# plow advertising



## bobcatnj (Mar 1, 2004)

how do you advertise for snow plowing???


----------



## The Boss (Oct 22, 2003)

Word of mouth.


----------



## Big Nate's Plowing (Nov 26, 2000)

The Boss said:


> Word of mouth.


same here and the occasional flyer:


----------



## jonw440 (Dec 26, 2002)

I live on a busy road, so i put a sign up in my front yard.
Free advertsising. I have 12 customers, wich is perfect for me. I dont want to get overloaded and not be able to service them. I do this on the side.


----------



## gpin (Dec 5, 2003)

I keep my customer list light. As stated above, I sell my service and I want to be certain that my customers are cleared as quickly as possible. If I have any extra time, I ask my current commercial clients for a reference to another building owner. Word of mouth. If you do a good job, your customers will be your best sales people.


----------



## Boast Enterpris (Oct 26, 2003)

Word of mouth & an add in the business directory of the local news paper. Nice add Big Nate!


----------



## Metro Lawn (Nov 20, 2003)

We have had great luck with ads in the local chamber of commerce newsletters. All the work is local and keeps the routes nice and tight.


----------



## Dnipro Max (Aug 27, 2004)

We do few ways, have signs on cars, have signs where we work, and deliver or mail flyers, different areas, have different impact from advertizing, also word of mouth work the best,


----------



## Kent Lawn Care (Apr 16, 2001)

*advertising*

Ive found the best way is to contact other companies taht plow, talk to them, get their confidence built up a little, then ask if when they get their trucks booked up if they get any additional customers that call to send them your way.


----------



## Dwan (Mar 24, 2004)

Advertising all depends on how long you have been in business. If you are new then you need to get your name out to everyone. try to make it a household word. Recognition is the name of the game. 
Advertise everywhere you can. Fliers, radio, tv scanner, news paper, etc. But most of all on your equipment. also the back of jackets, hats, shirts, anywhere you can. drive your truck to dinner, whenever shopping, parts store, everywhere. park out in the open at the mall, when going to the show, etc. 
Name on equipment is the best return on your advertising dollar. I would say next would be on a jacket or hats. When ever you go to eat somewhere someone may ask for your business card. (be sure you have plenty on hand all the time).
If there is a lot of competition in your are then you can't afford to compete in the yellow pages but you do need to be seen in them and as often as possible. like a 1 liner in *BOLD* under PLOWING, SANDING, REMOVAL, ICE CONTROL, and anywhere else there is a heading that relates to your business in your area.
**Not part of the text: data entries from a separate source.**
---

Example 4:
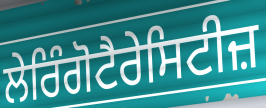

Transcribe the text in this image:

ਲੇਰਿੰਗੋਟੈਰੇਸਿਟੀਜ਼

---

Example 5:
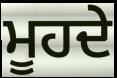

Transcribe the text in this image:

ਮੂਹਦੇ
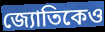
জ্যোতিকেও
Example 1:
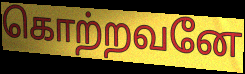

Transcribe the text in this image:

கொற்றவனே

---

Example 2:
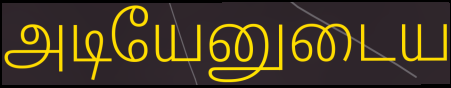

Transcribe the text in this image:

அடியேனுடைய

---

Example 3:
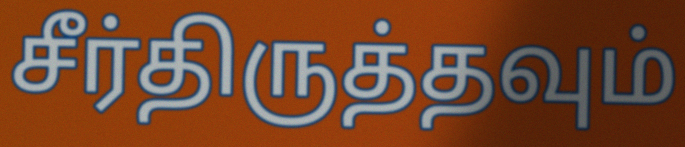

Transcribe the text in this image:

சீர்திருத்தவும்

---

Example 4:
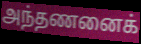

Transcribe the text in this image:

அந்தணனைக்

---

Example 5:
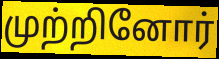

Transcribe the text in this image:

முற்றினோர்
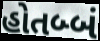
હોતબ્બં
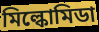
মিল্কোমিডা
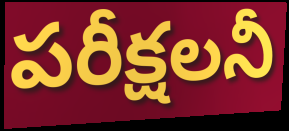
పరీక్షలనీ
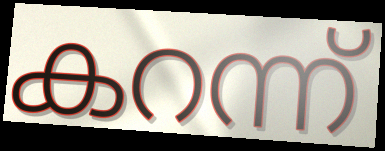
കറന്ന്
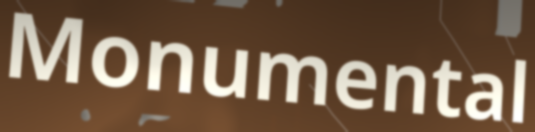
Monumental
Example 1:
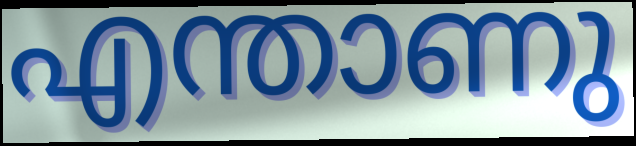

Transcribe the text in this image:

എന്താണു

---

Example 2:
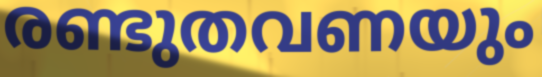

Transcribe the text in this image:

രണ്ടുതവണയും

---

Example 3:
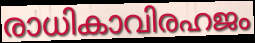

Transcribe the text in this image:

രാധികാവിരഹജം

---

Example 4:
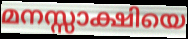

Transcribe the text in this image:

മനസ്സാക്ഷിയെ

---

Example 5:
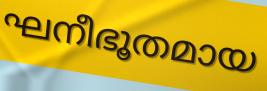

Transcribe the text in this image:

ഘനീഭൂതമായ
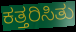
ಕತ್ತರಿಸಿತು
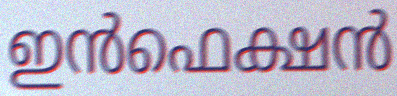
ഇൻഫെക്ഷൻ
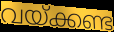
വയ്ക്കണ്ട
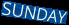
SUNDAY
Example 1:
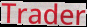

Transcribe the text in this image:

Trader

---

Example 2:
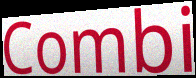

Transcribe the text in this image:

Combi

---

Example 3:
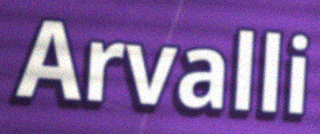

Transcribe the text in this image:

Arvalli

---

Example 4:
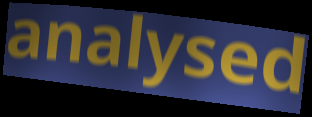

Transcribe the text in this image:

analysed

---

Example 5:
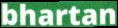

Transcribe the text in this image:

bhartan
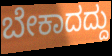
ಬೇಕಾದದ್ದು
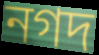
নগদ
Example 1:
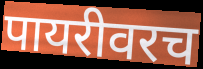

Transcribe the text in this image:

पायरीवरच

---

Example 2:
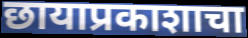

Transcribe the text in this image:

छायाप्रकाशाचा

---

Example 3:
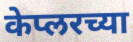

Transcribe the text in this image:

केप्लरच्या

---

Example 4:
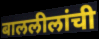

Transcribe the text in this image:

बाललीलांची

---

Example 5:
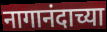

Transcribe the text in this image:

नागानंदाच्या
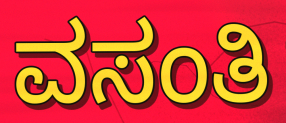
ವಸಂತಿ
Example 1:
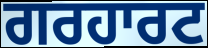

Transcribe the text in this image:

ਗਰਹਾਰਟ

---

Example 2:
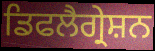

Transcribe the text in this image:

ਡਿਫਲੈਗ੍ਰੇਸ਼ਨ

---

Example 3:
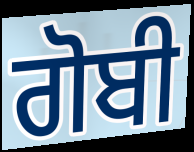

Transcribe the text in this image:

ਗੋਬੀ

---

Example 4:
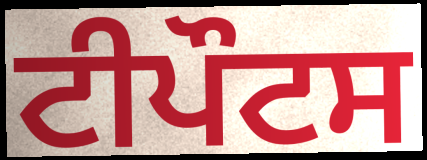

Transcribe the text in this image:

ਟੀਪੌਟਸ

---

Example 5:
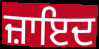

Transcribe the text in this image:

ਜ਼ਾਇਦ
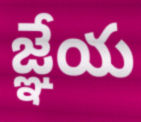
జ్ఞేయ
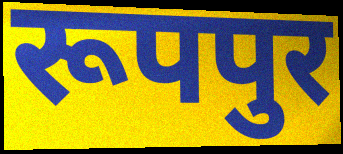
रूपपुर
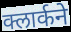
क्लार्कने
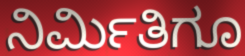
ನಿರ್ಮಿತಿಗೂ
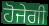
ਹੋਜੇਗੀ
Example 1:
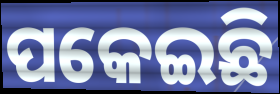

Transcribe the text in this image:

ପକେଇଛି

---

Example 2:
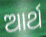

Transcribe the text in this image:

ଆର୍ଥ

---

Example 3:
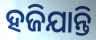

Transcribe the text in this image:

ହଜିଯାନ୍ତି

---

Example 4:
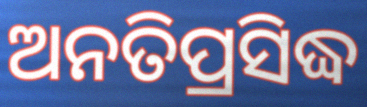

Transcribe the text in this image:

ଅନତିପ୍ରସିଦ୍ଧ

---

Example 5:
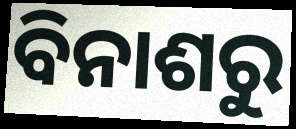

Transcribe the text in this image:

ବିନାଶରୁ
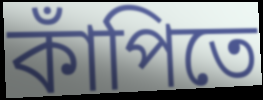
কাঁপিতে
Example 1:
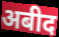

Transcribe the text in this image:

अबीद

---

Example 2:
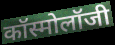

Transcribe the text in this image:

कॉस्मोलॉजी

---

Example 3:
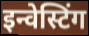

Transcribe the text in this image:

इन्वेस्टिंग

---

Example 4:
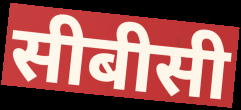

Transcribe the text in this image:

सीबीसी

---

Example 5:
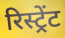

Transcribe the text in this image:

रिस्ट्रेंट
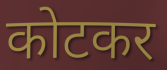
कोटकर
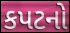
કપટનો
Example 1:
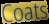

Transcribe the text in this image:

Coats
After 20 plus years I only have the bold listings and jackets and name on equipment. Sometimes I think that is to much. Only recurring expense is the phone book the rest is a one time expense for continuous advertising.


----------



## 1BadHawk (Nov 14, 2004)

Advertisement on vehicle, just how effective is that? 

How often do you get customers calling you stating they saw the ad on your truck?


----------



## The Boss (Oct 22, 2003)

Some people have good luck with them. I personally used magnetic signs my first year and never got one call from them so I took them off and have never used them since.


----------



## Dwan (Mar 24, 2004)

Must be an area thing. Advertising on the side of my equipment is the only way I have advertised in the last 10 years and I have to turn people away all the time.
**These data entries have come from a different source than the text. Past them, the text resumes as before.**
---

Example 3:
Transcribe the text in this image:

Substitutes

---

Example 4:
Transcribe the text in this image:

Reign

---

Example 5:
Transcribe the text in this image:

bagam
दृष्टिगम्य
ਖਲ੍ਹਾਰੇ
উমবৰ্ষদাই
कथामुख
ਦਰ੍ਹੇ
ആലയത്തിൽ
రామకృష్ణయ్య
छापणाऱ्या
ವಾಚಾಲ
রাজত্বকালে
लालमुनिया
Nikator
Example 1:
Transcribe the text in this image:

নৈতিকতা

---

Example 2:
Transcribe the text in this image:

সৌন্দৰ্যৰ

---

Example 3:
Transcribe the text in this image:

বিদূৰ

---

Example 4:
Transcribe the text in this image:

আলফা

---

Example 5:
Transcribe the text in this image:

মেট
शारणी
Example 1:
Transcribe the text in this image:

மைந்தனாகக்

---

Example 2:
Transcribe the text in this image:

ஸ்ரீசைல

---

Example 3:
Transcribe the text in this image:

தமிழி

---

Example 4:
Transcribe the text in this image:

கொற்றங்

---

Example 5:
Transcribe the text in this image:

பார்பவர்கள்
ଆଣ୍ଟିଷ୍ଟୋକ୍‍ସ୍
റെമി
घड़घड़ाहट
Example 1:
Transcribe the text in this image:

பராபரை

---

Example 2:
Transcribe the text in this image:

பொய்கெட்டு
My plows have my logo on the doors like this sweeper, as do my bobcats, loader, dump trucks, and excavator.

I started my business 22 years ago with only a 1976 F250 and a Meyers 8' plow and have only advertised in the local rag for the first year. never on the radio, and never a display add in the phone book. 99% of my advertising has been on equipment and clothing. For the last 15 years My routes for plowing have been full and I have a waiting list. My turnover on customers is less then 10% each year. 
I am not saying it is because of the advertising or that is the only way to do it. Just that that is what works for me.
Keep your equipment looking sharp and show it off as often as possible.


----------